The borrower figures income from the foreclosure as follows:
Use the following steps to compute the income to be reported from a foreclosure:
Step 1 - Figuring Cancellation of Debt Income (Note: For non-recourse loans, skip this section.  You have no income from cancellation of debt.)
1. Enter the total amount of the debt immediately prior to the foreclosure.___$220,000__
2. Enter the fair market value of the property from Form 1099-C, box 7. ___$200,000__
3. Subtract line 2 from line 1.If less than zero, enter zero.___$20,000__
The amount on line 3 will generally equal the amount shown in box 2 of Form 1099-C.  This amount is taxable unless you meet one of the exceptions in question 2.  Enter it on line 21, Other Income, of your Form 1040.
Step 2 – Figuring Gain from Foreclosure
4. Enter the fair market value of the property foreclosed. For non-recourse loans, enter the amount of the debt immediately prior to the foreclosure. __$200,000__
5.  Enter your adjusted basis in the property.(Usually your purchase price plus the cost of any major improvements.)                                        ___$170,000__
6. Subtract line 5 from line 4.If less than zero, enter zero.___$30,000__

The amount on line 6 is your gain from the foreclosure of your home.  If you have owned and used the home as your principal residence for periods totaling at least two years during the five year period ending on the date of the foreclosure, you may exclude up to $250,000 (up to $500,000 for married couples filing a joint return) from income.  If you do not qualify for this exclusion, or your gain exceeds $250,000 ($500,000 for married couples filing a joint return), report the taxable amount on Schedule D, Capital Gains and Losses.

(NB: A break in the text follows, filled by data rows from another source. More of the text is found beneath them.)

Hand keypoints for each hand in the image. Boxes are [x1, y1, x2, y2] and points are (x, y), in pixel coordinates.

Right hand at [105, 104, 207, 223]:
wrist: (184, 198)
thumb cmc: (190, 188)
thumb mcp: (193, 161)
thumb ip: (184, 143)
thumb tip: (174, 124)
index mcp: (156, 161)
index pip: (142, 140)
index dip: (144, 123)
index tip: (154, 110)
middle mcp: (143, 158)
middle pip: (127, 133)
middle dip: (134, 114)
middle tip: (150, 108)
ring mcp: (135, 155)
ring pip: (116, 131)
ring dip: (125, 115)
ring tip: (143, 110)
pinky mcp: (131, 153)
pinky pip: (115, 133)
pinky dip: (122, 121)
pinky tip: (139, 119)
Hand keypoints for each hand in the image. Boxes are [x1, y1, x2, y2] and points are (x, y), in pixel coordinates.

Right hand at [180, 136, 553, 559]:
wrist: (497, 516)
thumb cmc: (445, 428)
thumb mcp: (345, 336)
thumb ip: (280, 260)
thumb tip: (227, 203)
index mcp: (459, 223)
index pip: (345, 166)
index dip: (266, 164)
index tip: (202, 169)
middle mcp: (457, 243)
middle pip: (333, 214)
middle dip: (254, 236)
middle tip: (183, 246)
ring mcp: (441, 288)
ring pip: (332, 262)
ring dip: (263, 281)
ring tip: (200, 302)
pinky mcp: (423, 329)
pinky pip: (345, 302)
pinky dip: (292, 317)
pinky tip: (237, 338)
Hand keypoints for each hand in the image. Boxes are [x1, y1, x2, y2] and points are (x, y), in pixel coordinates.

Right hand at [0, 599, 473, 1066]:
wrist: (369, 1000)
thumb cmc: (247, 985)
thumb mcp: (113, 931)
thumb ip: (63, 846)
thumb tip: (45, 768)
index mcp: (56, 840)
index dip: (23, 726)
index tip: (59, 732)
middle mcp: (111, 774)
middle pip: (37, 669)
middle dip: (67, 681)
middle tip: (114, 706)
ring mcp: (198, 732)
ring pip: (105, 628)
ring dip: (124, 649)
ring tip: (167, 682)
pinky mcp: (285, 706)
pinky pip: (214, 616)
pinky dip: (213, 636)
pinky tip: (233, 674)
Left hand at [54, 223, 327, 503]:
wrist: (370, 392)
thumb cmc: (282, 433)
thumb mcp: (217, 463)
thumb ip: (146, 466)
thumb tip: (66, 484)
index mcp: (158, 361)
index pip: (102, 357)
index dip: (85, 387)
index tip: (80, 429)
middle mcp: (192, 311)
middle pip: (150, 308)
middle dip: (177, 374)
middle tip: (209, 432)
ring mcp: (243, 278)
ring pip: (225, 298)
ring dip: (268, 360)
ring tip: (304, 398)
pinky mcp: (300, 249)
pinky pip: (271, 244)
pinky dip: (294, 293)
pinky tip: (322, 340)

In this situation, the borrower has a tax-free home-sale gain of $30,000 ($200,000 minus $170,000), because they owned and lived in their home as a principal residence for at least two years. Ordinarily, the borrower would also have taxable debt-forgiveness income of $20,000 ($220,000 minus $200,000). But since the borrower’s liabilities exceed assets by $20,000 ($250,000 minus $230,000) there is no tax on the canceled debt.

 


6.  I don’t agree with the information on the Form 1099-C.  What should I do?
Contact the lender.  The lender should issue a corrected form if the information is determined to be incorrect.  Retain all records related to the purchase of your home and all related debt.

 


7.  I received a notice from the IRS on this. What should I do?
The IRS urges borrowers with questions to call the phone number shown on the notice. The IRS also urges borrowers who wind up owing additional tax and are unable to pay it in full to use the installment agreement form, normally included with the notice, to request a payment agreement with the agency.